Isn’t that what’s so fascinating about playing a video game like Grand Theft Auto or MMOs? I don’t have to follow the internal narrative structure of the game, but rather, I can figure out how to execute the narrative how I choose — of course within certain boundaries of environment and internal laws. It imitates life closer than other art forms, because flat out, a player creates a story within a given virtual world. The world is the background of the art form, and the player finishes, and finalizes, the work of art.
The aesthetics of video games are easily appreciated and made for the general population, the quickly amused, the myriad of followers of pop culture. It is the new art of observation, of a spectator, except it does one thing different; in order to continue to watch the plot of the game, you, the gamer, must continue it through manipulation.
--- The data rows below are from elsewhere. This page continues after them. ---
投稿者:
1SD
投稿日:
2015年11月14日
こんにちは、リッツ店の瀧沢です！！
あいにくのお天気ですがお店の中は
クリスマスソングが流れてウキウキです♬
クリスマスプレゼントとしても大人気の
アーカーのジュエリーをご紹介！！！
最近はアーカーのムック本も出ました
You are the spectator and the maker at the same time. A video game does this: it feeds the mind, (as television does), it gives no space for the imagination because it sets a plot, a visually stunning projection and sound, but does one one thing different than television or cinema, it gives the option of ascendancy; you can control, manipulate and use things in this projected world to continue on with the plot. This is the revolution of this technology. This is why it differs from the primitive reading, (although it lacks the profoundness in literature). It gives way to action! To control! It was made for everyone. It’s an easy, revolutionary art.
Television, like reality shows, was made for the lazy or those at leisure. We watch to ease our minds. More entertainment not made to make us think hard. This is not an art. Maybe composing shows is, but not watching.
Cinema becomes a more compound art. Still-shot, artsy cinema gives way for the imagination, for interpretation, it makes us think which is why it is for the more intellectual; action-packed summer blockbusters captivate the mind but freeze it from making it’s own juice–without it’s own imagination. Regaling something in the mind without the mind’s effort to think are what the blockbusters do.
Reading on the other hand, is the observant art of creating the mental imagery inside of the description and finding a more profound thesis the more times you stick your nose in the book. The words and letters of the book seem to elevate a picture and captivate you in an emotion. But it’s the art that gives the most freedom of your brain to imagine. It challenges the mind cognitively, so it is the more scholarly art.
Excellent article Michael. One can give the debate that this is the new revolutionary art meant for the new, technological age, or not. It seems the more advanced we become, the more part of art we become. But I read another article just today that also talked about the cognitive practice in games, which also mentions GTA.
http://www.eldiario.com.co/seccion/ENFOCADOS/un-video-juego-que-explora-la-capacidad-cognitiva100810.html
Esteban, I’m especially intrigued by your thought, “It seems the more advanced we become, the more part of art we become.” That’s an intriguing and fascinating outlook on how art is becoming integrated into our everyday lives; letting, as it were, the so-called observer of art to participate in the creation of that art. The unfolding of art implies and calls to all of us.